START EXTRACT

Step 5: Finding a value in a B-Tree¶
Implement the following function:
int chidb_Btree_find(BTree *bt, npage_t nroot, key_t key, uint8_t **data, uint16_t *size);
Step 6: Insertion into a leaf without splitting¶
Implement the following functions:
int chidb_Btree_insertInTable(BTree *bt, npage_t nroot,
key_t key, uint8_t *data, uint16_t size);
int chidb_Btree_insert(BTree *bt, npage_t nroot, BTreeCell *btc);
int chidb_Btree_insertNonFull(BTree *bt, npage_t npage, BTreeCell *btc);
Take into account that, at this point, chidb_Btree_insert
will be
little more than a call to chidb_Btree_insertNonFull
. Also, even if
at this point you are only inserting in leaf nodes, that doesn’t mean
that your implementation shouldn’t work on a database file that does
have internal nodes. So, chidb_Btree_insertNonFull
should still
traverse the tree in search of the leaf node to insert the cell in (but
assuming that splitting will not be necessary)
Since the chidb file format is a subset of the SQLite format, once this step is completed you will be able to create a chidb file and open it in SQLite, as long as you include a valid schema table in the file.
Step 7: Insertion with splitting¶
Implement the following function:
int chidb_Btree_split(BTree *bt, npage_t npage_parent, npage_t npage_child,
ncell_t parent_cell, npage_t *npage_child2);
Note that you will also have to modify chidb_Btree_insert
and
chidb_Btree_insertNonFull
to split nodes when necessary.
Step 8: Supporting index B-Trees¶
Supporting index B-Trees affects almost all of the previous functions. As such, this step can either be done from the very beginning (at the cost of complicating the implementation of the previous functions), or added at the end (simplifying the implementation of the previous functions, but adding more work at the end of this assignment).
Besides modifying the previous functions, you will also have to implement the following function:
int chidb_Btree_insertInIndex(BTree *bt, npage_t nroot, key_t keyIdx, key_t keyPk);

END EXTRACT
START RECORDS SHOWN

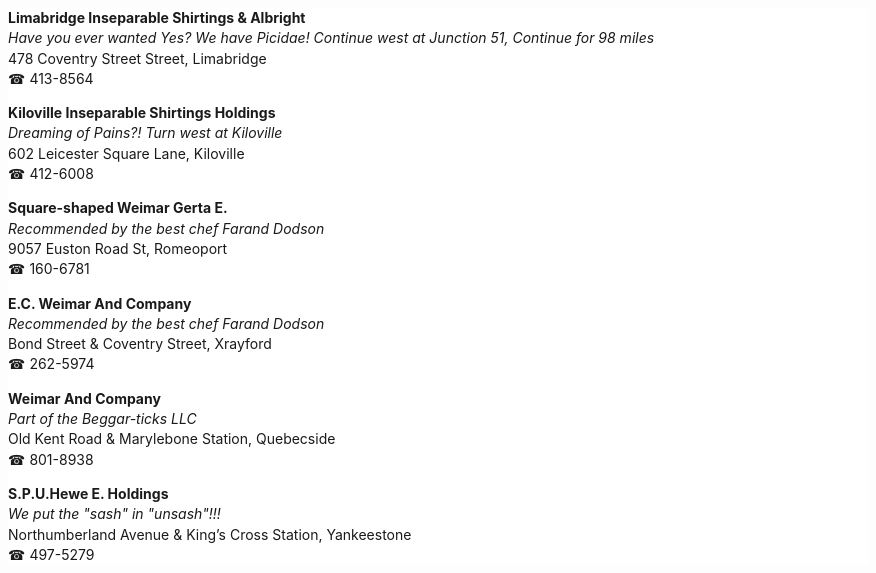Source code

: **Limabridge Inseparable Shirtings & Albright**  
_Have you ever wanted Yes? We have Picidae! 
Continue west at Junction 51, Continue for 98 miles_  
478 Coventry Street Street, Limabridge  
☎ 413-8564

**Kiloville Inseparable Shirtings Holdings**  
_Dreaming of Pains?! 
Turn west at Kiloville_  
602 Leicester Square Lane, Kiloville  
☎ 412-6008

**Square-shaped Weimar Gerta E.**  
_Recommended by the best chef Farand Dodson_  
9057 Euston Road St, Romeoport  
☎ 160-6781

**E.C. Weimar And Company**  
_Recommended by the best chef Farand Dodson_  
Bond Street & Coventry Street, Xrayford  
☎ 262-5974

**Weimar And Company**  
_Part of the Beggar-ticks LLC_  
Old Kent Road & Marylebone Station, Quebecside  
☎ 801-8938

**S.P.U.Hewe E. Holdings**  
_We put the "sash" in "unsash"!!!_  
Northumberland Avenue & King’s Cross Station, Yankeestone  
☎ 497-5279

END RECORDS SHOWN

Name each function that the chidb B-Tree excerpt says to implement.

chidb_Btree_find
chidb_Btree_insertInTable
chidb_Btree_insert
chidb_Btree_insertNonFull
chidb_Btree_split
chidb_Btree_insertInIndex